Morar sozinho em sociedade é daqueles paradoxos que me tiram o sono. Nos rodeamos de tecnologias e gentes e mesmo assim nos sentimos sós. A vida em sociedade, no urbano, nos promete luzes e facilidades. Não necessariamente de felicidades. O concreto te protege do frio mas também te isola dos confortantes humanos próximos. Nossas cavernas modernas poucas vezes tem fogueiras, e as que tem fogo vivo não tem o sentido de grupo pertencente, pois nossa sociedade é um grupo de anônimos. Mesmo aqui em Porto Alegre, a eterna província, que é um cú no sentido dos conhecidos, um orkut de relações, somos próximos em paicas ou léguas mas distantes nas barreiras que mesmo nos impomos.

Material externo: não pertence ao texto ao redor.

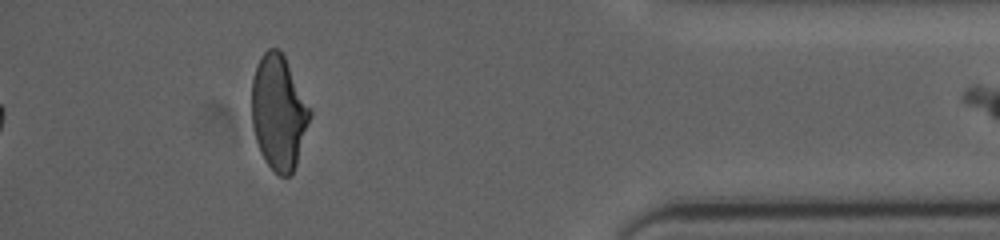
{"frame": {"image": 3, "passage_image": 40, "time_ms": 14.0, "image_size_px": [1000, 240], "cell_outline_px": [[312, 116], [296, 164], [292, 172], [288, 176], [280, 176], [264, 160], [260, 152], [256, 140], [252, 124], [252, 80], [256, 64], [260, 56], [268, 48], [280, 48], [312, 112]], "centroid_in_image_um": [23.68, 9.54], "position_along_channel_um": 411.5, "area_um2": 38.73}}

Pertencemos a uma identidade, somos todos gauchos, nem todos comem carnes mas quase todos torcem por um time. E nesse vitorioso grenal colorado fui bem sucedido. Me senti mais em casa, me dei o direito de achincalhar os co-irmãos, identificando o inimigo e me aproximando do meu grupo.
Encontrei vizinha minha ontem cantando com voz SAGRADA um chico buarque eterno. Essa voz dotada mora a poucas paicas de mim e mesmo assim foi necessário mais de dois anos para ouvir. Eu fico pensando o que há em outras vizinhanças norte-americanas ou européias que eu posso não conhecer. Desejo viajar.